Anna never imagined that she would go on to university, let alone become a Professor. In fact, she describes herself as a “just about average” student at school and, due to health issues in her teenage years, she says that she “scraped through with two A-levels.” It was thanks to the encouragement of her family that she thought she might as well apply to university.
I never thought about going to uni but I was encouraged to apply and then I got in. I never planned anything, it just sort of happened.
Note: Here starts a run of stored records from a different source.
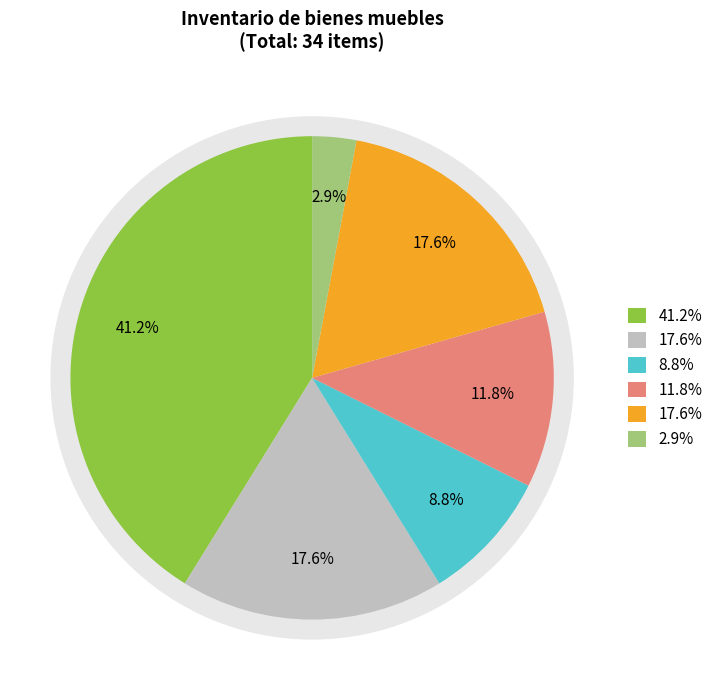

The PANTALLA DE PROYECCIONES slice represents 1% of the pie. True or false?

False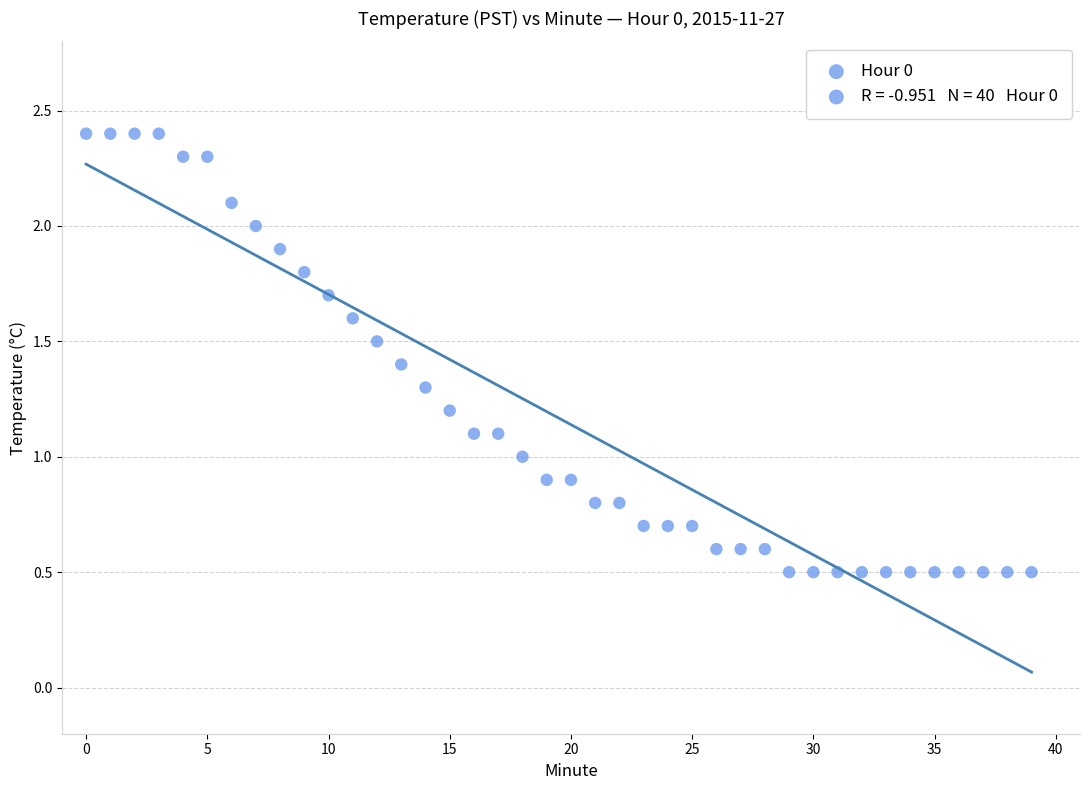

What is the range of Y values (max minus min)?

1.9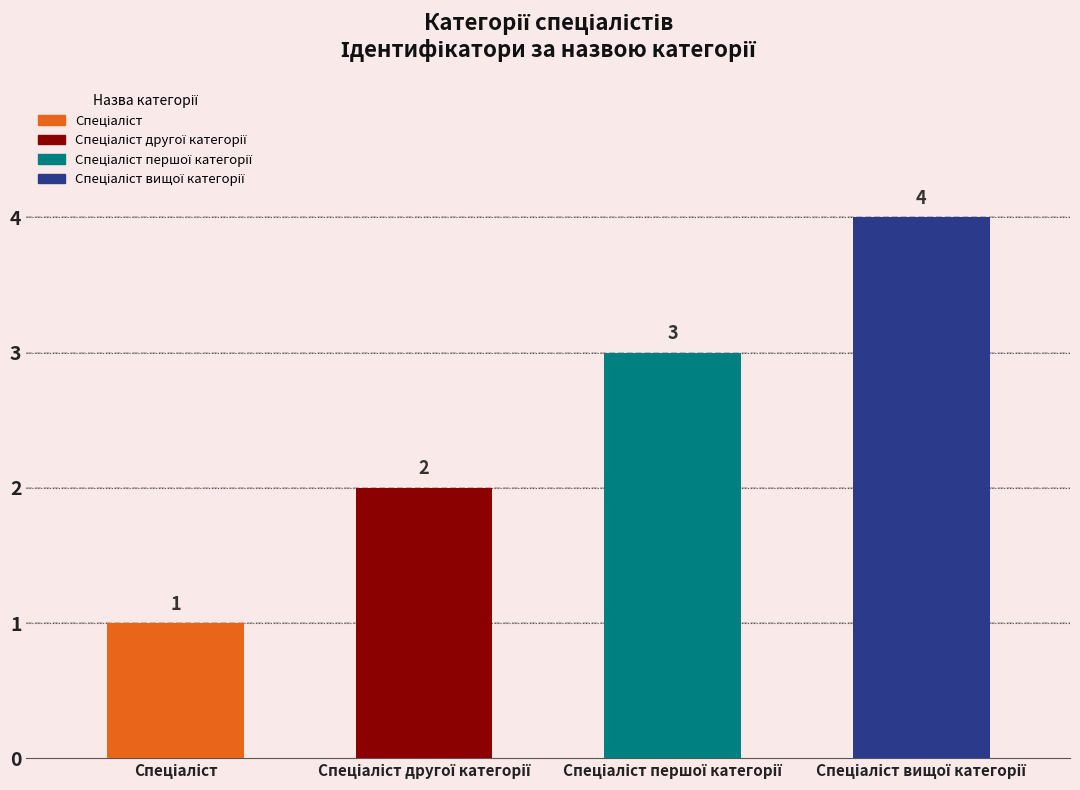

What is the sum of all values?

10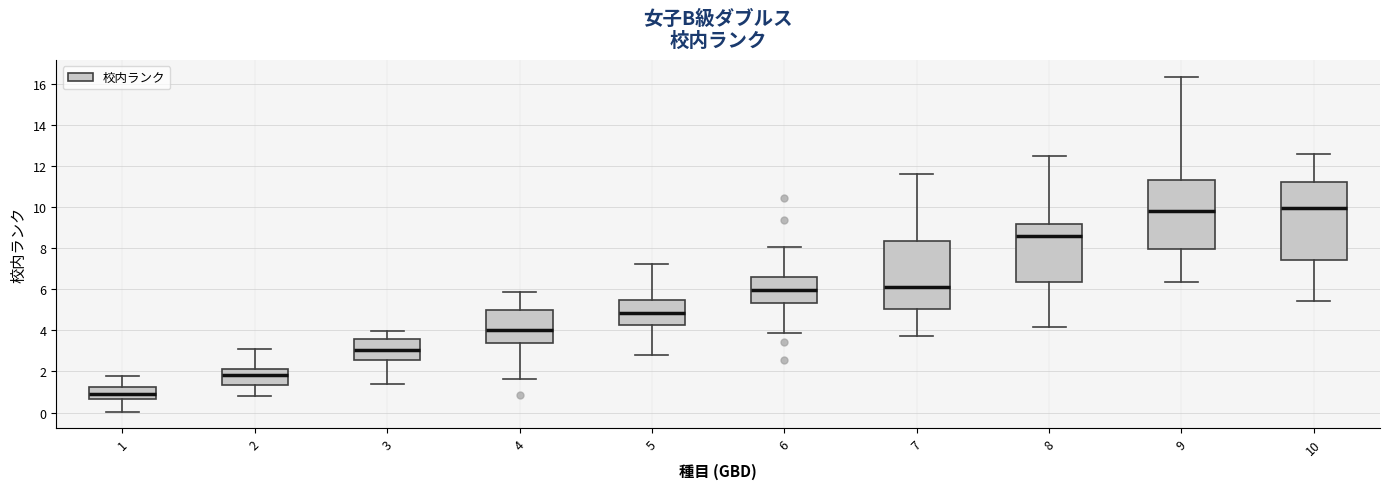

Where is the lower edge of the box at x = 3 on the y-axis? The values are not printed on the chart, so give them approximately, as read against the axis.

2.6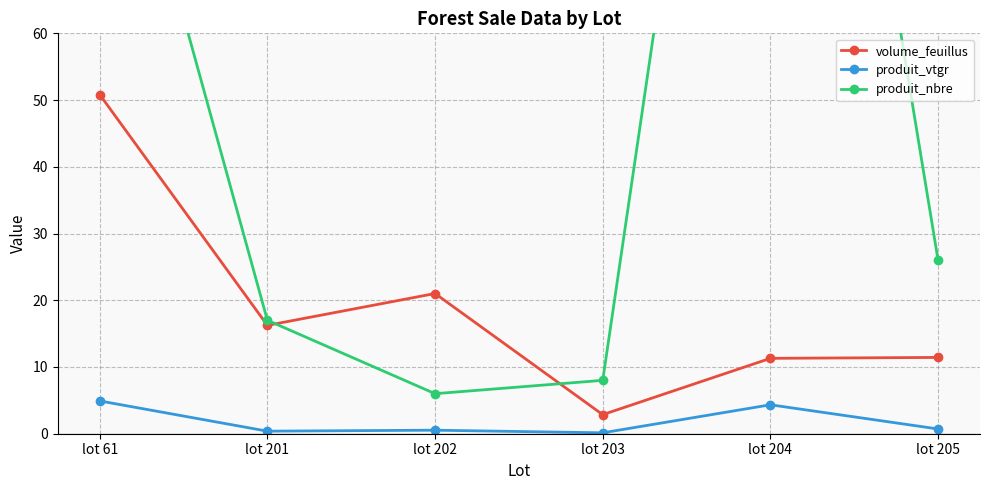

What is the total value across all series at lot 203?

11.0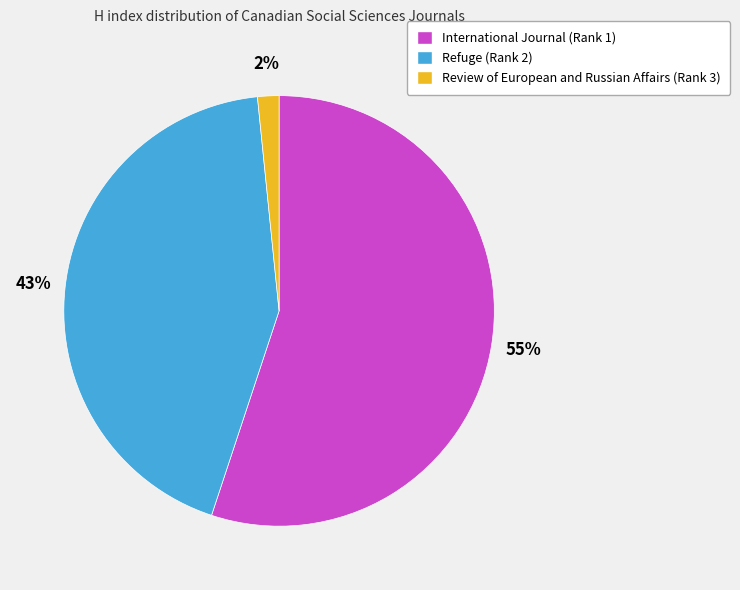

Combined, do Refuge (Rank 2) and Review of European and Russian Affairs (Rank 3) account for over 50%?

No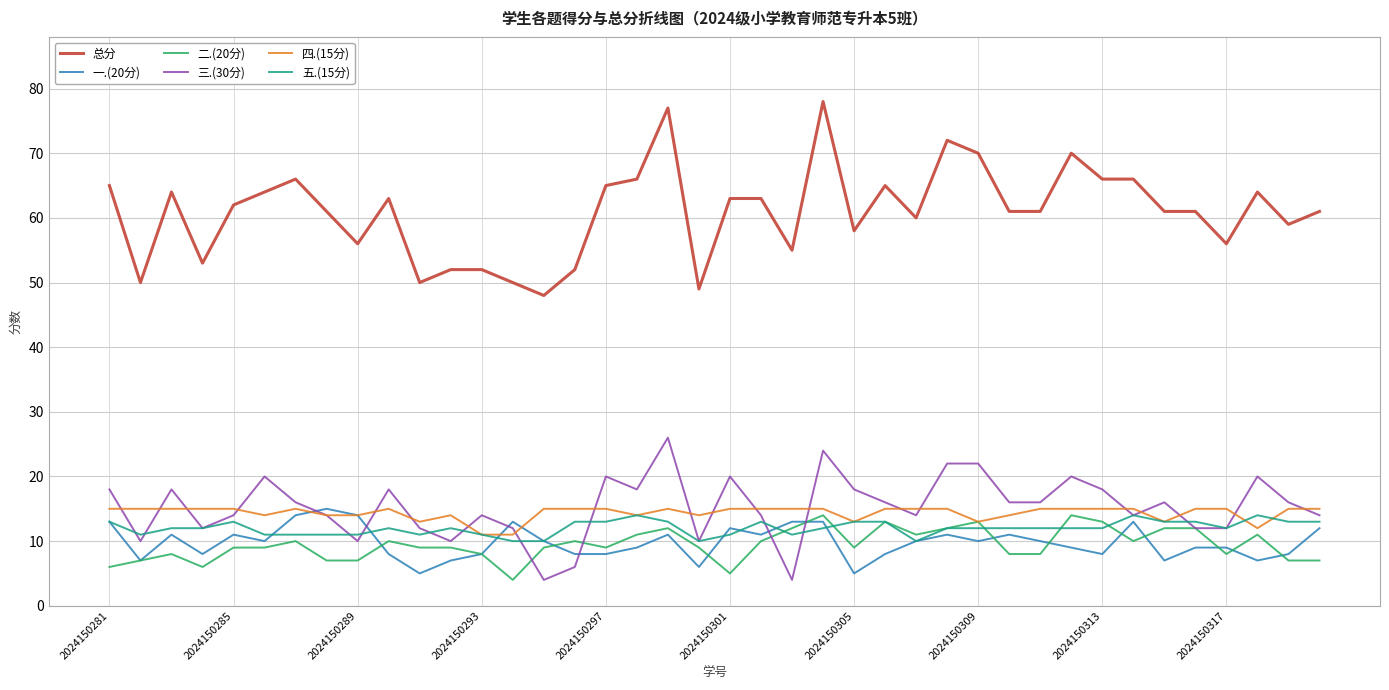

Which series has the largest total across all categories?

总分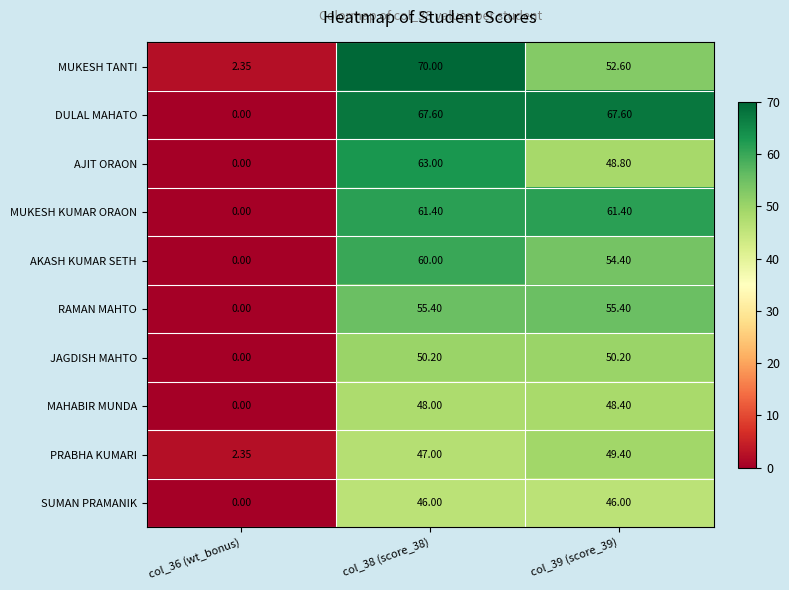

List the series in order of their peak value, highest first.

MUKESH TANTI, DULAL MAHATO, AJIT ORAON, MUKESH KUMAR ORAON, AKASH KUMAR SETH, RAMAN MAHTO, JAGDISH MAHTO, PRABHA KUMARI, MAHABIR MUNDA, SUMAN PRAMANIK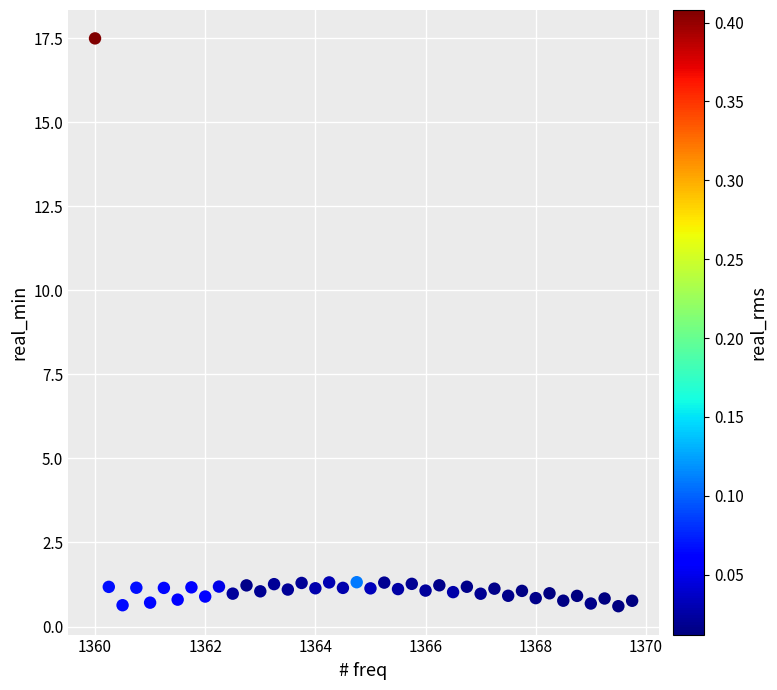

What is the range of X values (max minus min)?

9.8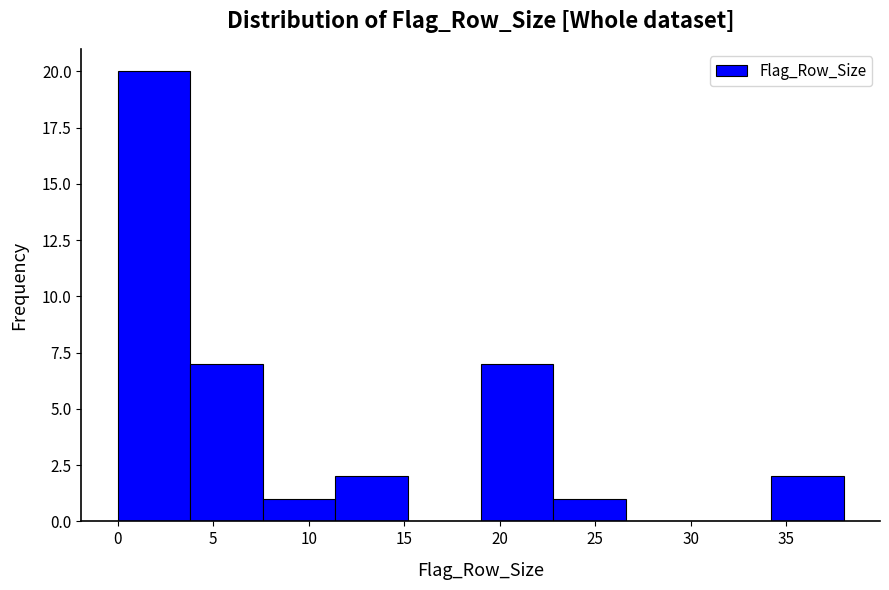

Reading left to right, transcribe this chart: for each bar, give the range it covers on the x-axis and its height. Neither the bar edges nor the heights are printed on the chart, so give them approximately, as read against the axes.

0.0 to 3.8: 20
3.8 to 7.6: 7
7.6 to 11.4: 1
11.4 to 15.2: 2
15.2 to 19.0: 0
19.0 to 22.8: 7
22.8 to 26.6: 1
26.6 to 30.4: 0
30.4 to 34.2: 0
34.2 to 38.0: 2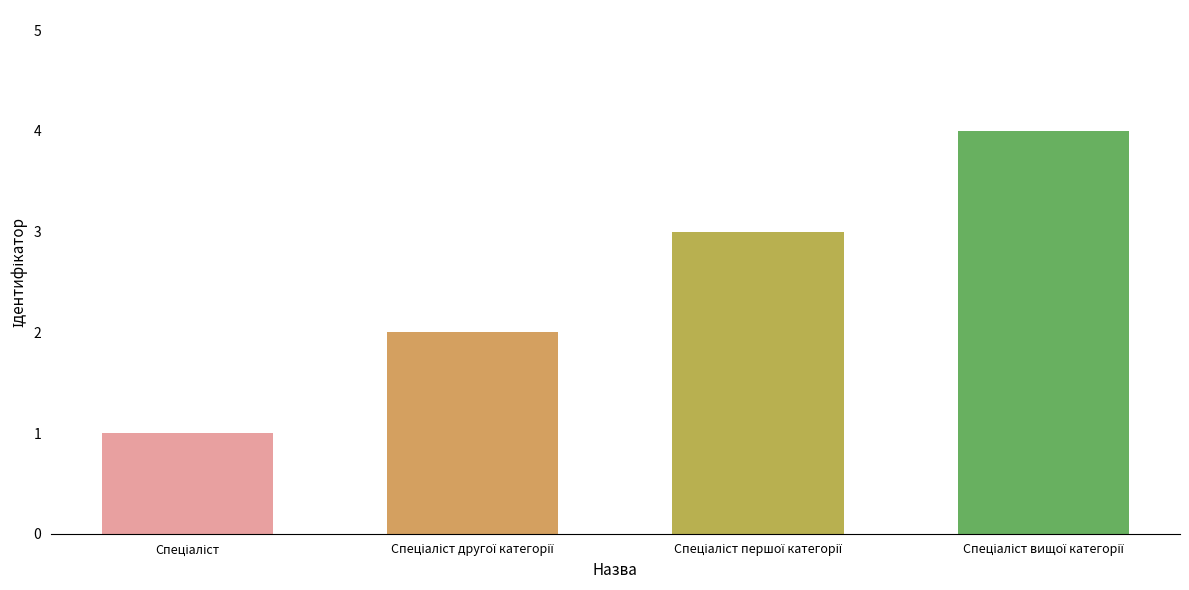

What is the difference between the maximum and minimum values?

3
Looking back, family were key, I didn’t realise that at the time.
Anna then went on to study Psychology and Physical Education and remembers struggling with the fact that her peers were all much more serious athletes than she was. However, this apparent disadvantage in fact sowed the seeds of Anna’s lifelong research interests. At the sports centre where many PE students worked, she recalls taking a keen interest in the children’s activity club:
Whereas all my colleagues were interested in training up elite performers, I got interested in the kids who just couldn’t catch a ball at all.
However, she didn’t know where this spark would take her. After spending a year working in a big psychiatric hospital, when she was about to embark on a clinical psychology course, Anna saw an advert in the Guardian for a PhD at the Institute of Education, University College London which would allow her to research her passion: children with movement difficulties. She successfully applied for the place and this was to be the beginning of an illustrious research career in the field.